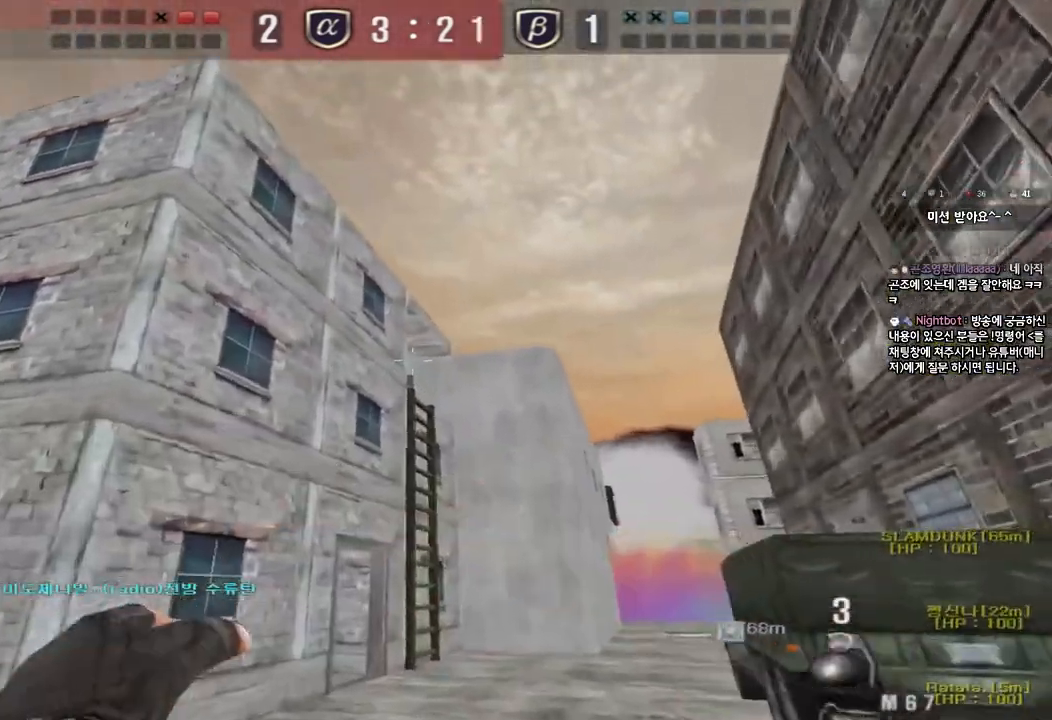
{"keys": [], "events": [[367, "space", "down"], [417, "w", "up"], [500, "space", "up"]]}
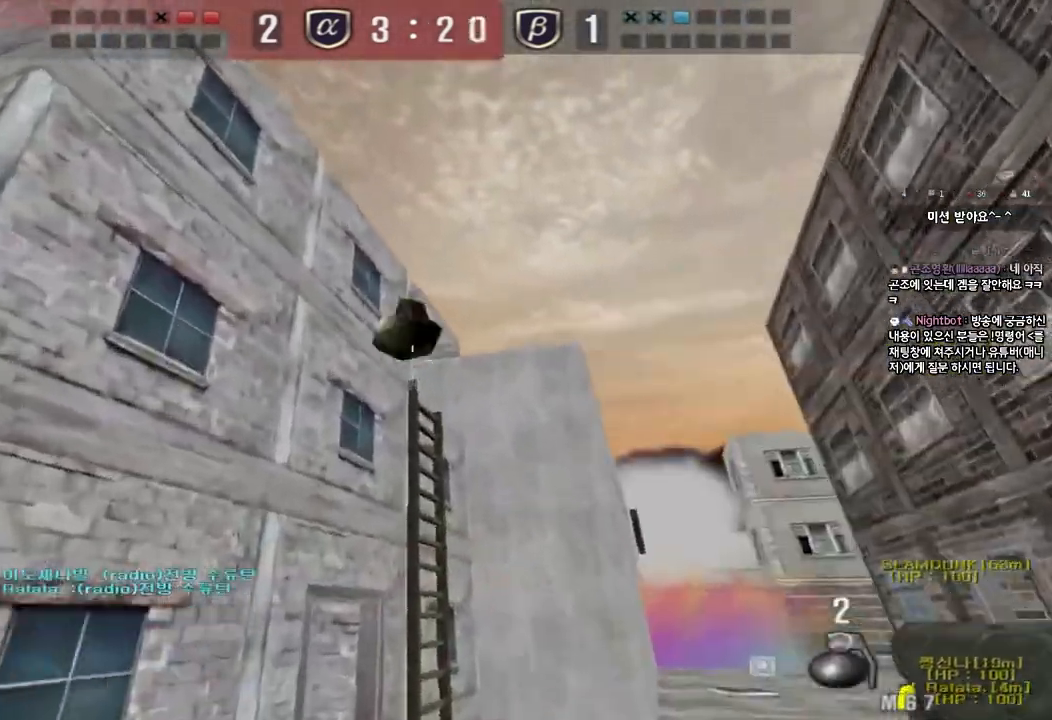
{"keys": ["s"], "events": [[33, "s", "down"]]}
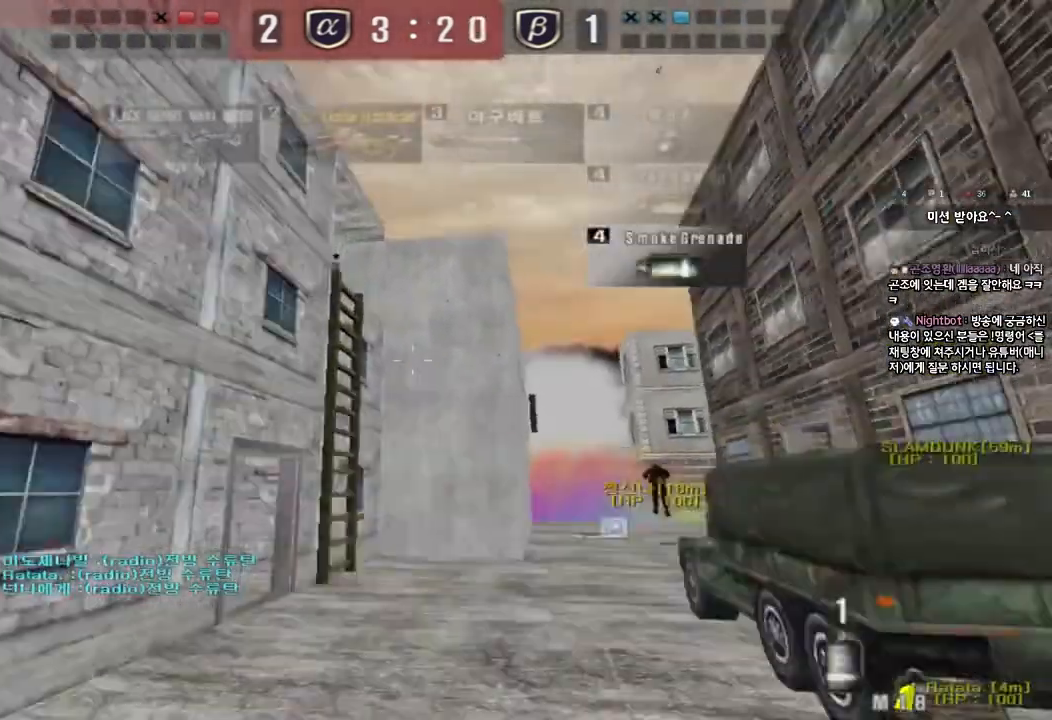
{"keys": ["w"], "events": [[50, "d", "down"], [217, "s", "up"], [350, "w", "down"], [400, "d", "up"]]}
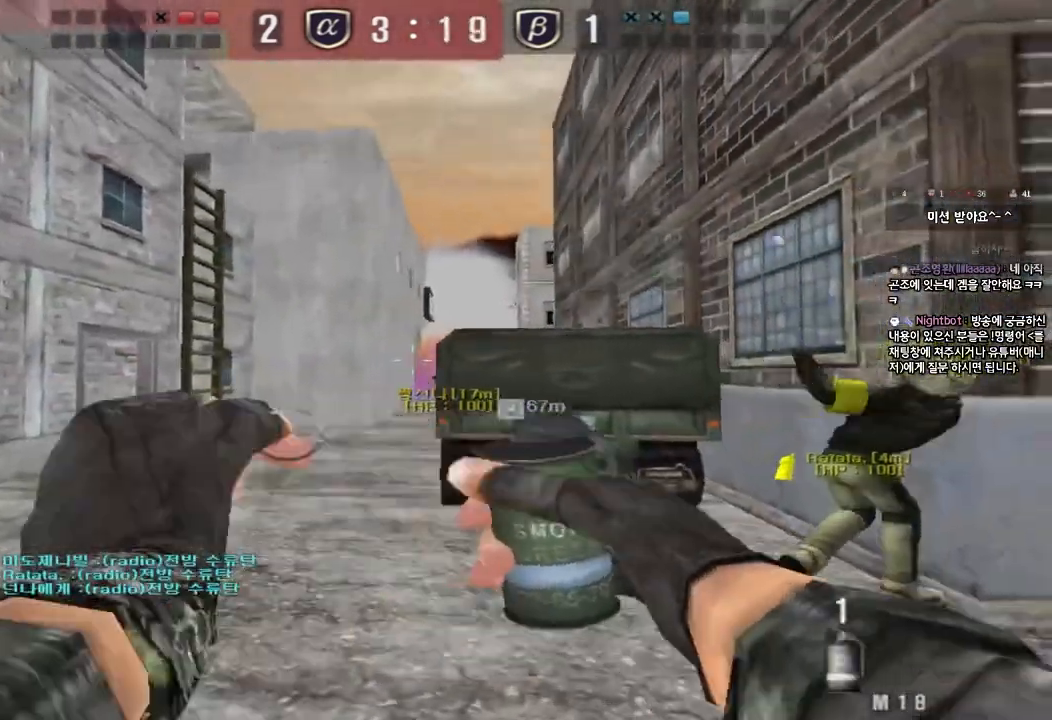
{"keys": [], "events": [[300, "space", "down"], [417, "w", "up"], [467, "space", "up"]]}
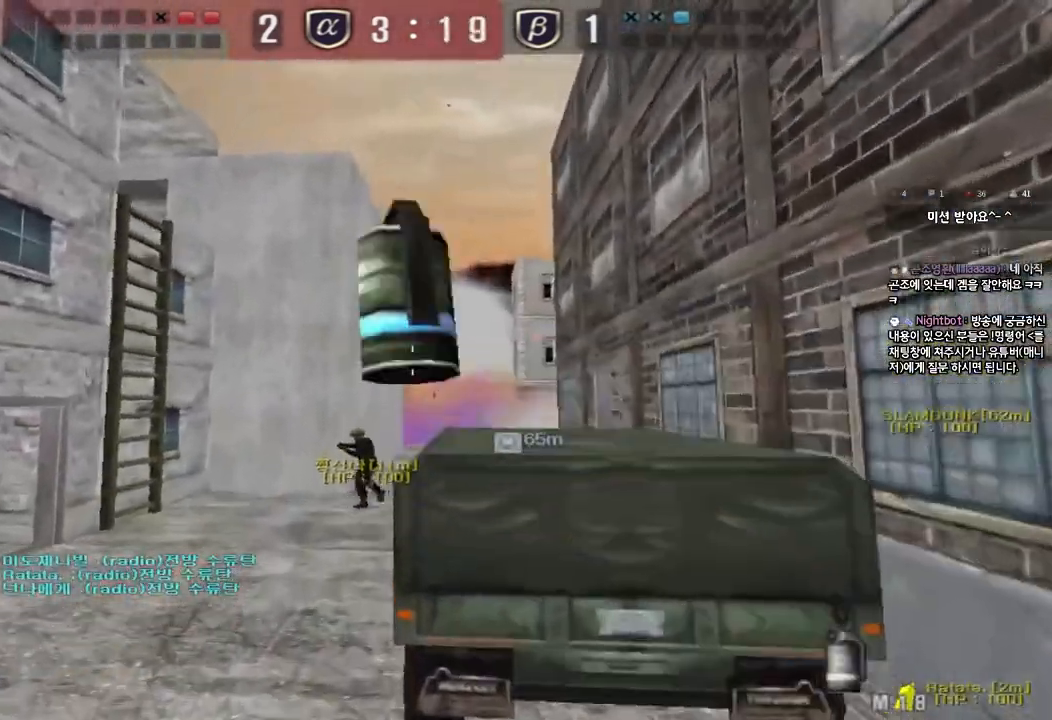
{"keys": ["a", "w"], "events": [[17, "s", "down"], [367, "s", "up"], [467, "a", "down"], [483, "w", "down"]]}
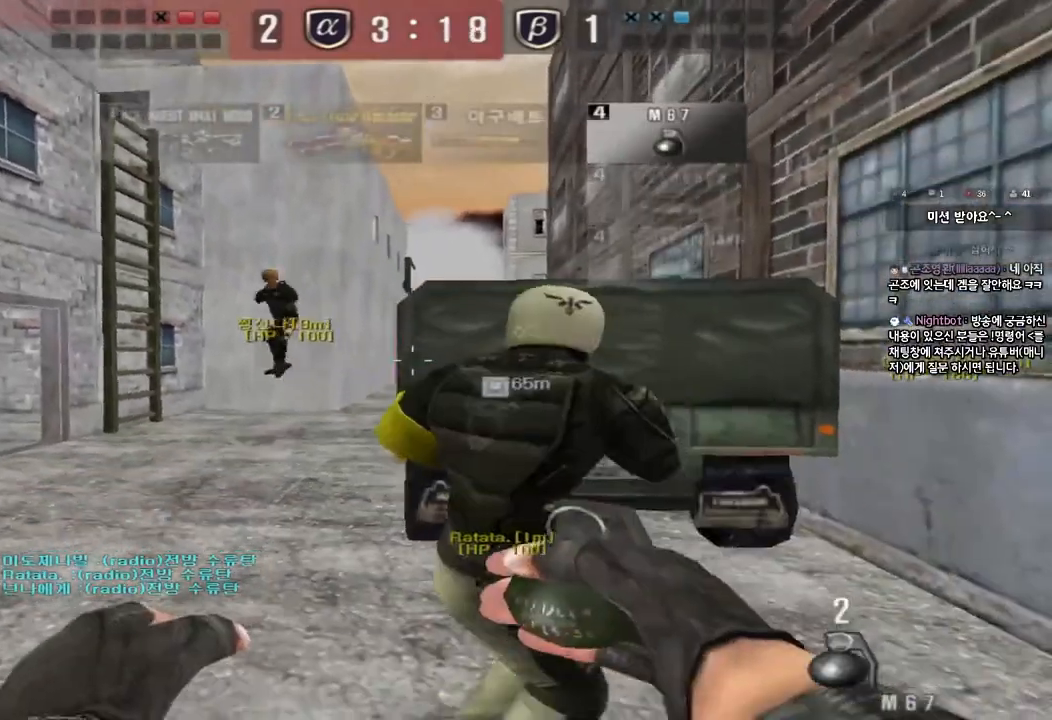
{"keys": ["a", "w"], "events": []}
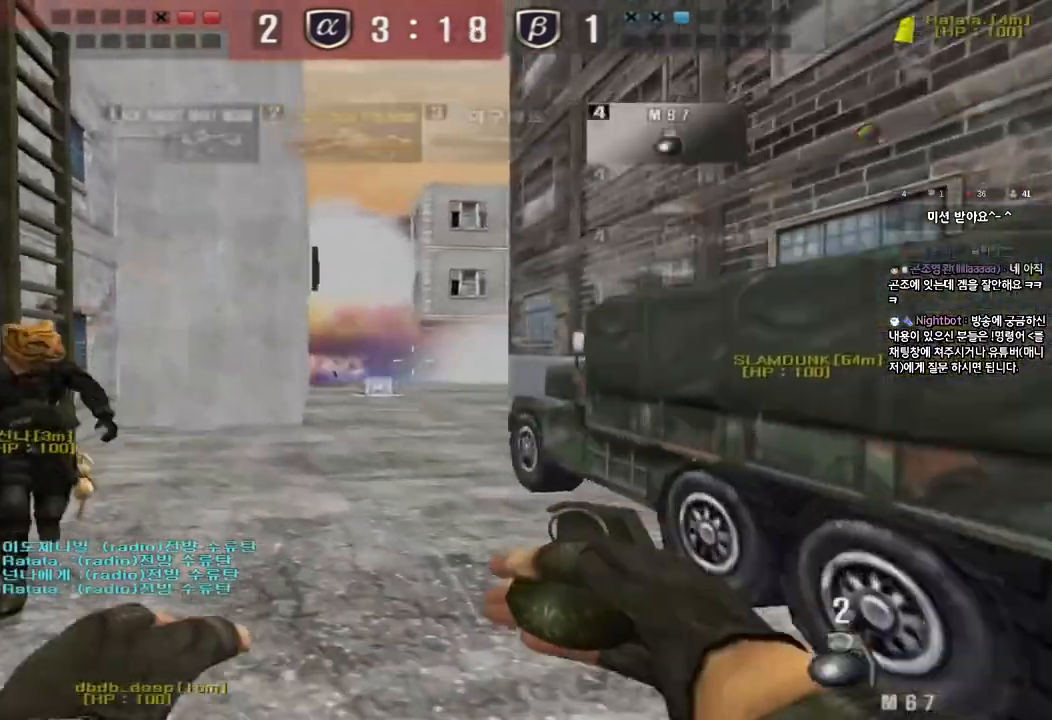
{"keys": ["a", "w"], "events": []}
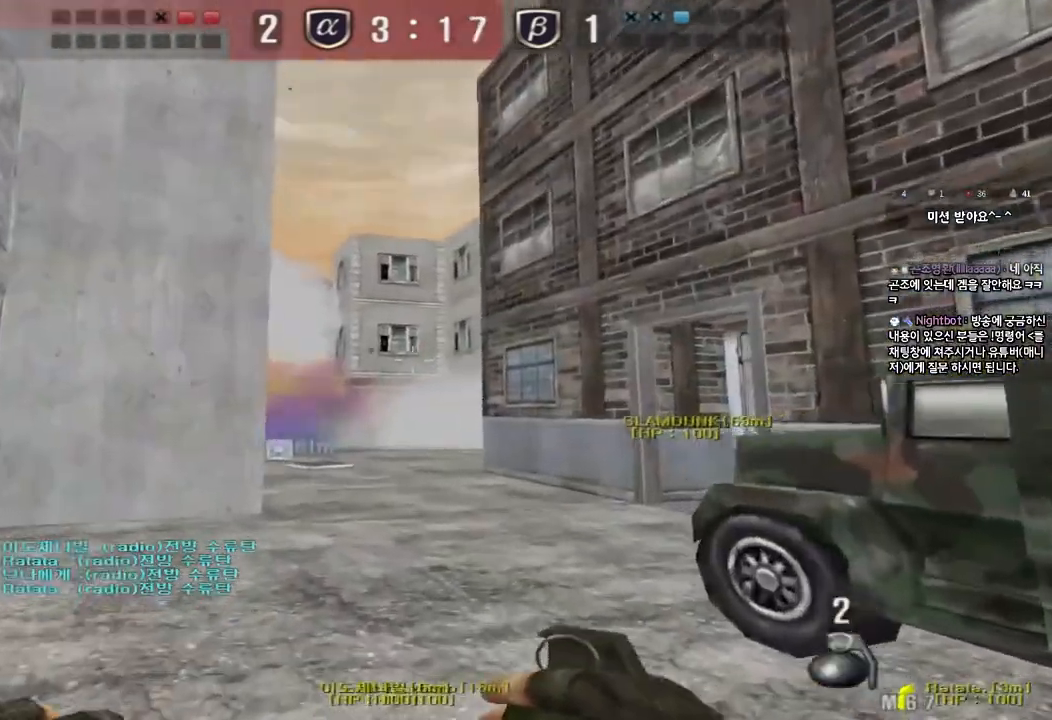
{"keys": ["shift", "w"], "events": [[283, "shift", "down"], [433, "a", "up"]]}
——
» **ACTION ITEM**
Lines that contain "space" are to be copied from the records above.

» **REPLY TO THE TASK**
{"keys": [], "events": [[367, "space", "down"], [417, "w", "up"], [500, "space", "up"]]}
{"keys": [], "events": [[300, "space", "down"], [417, "w", "up"], [467, "space", "up"]]}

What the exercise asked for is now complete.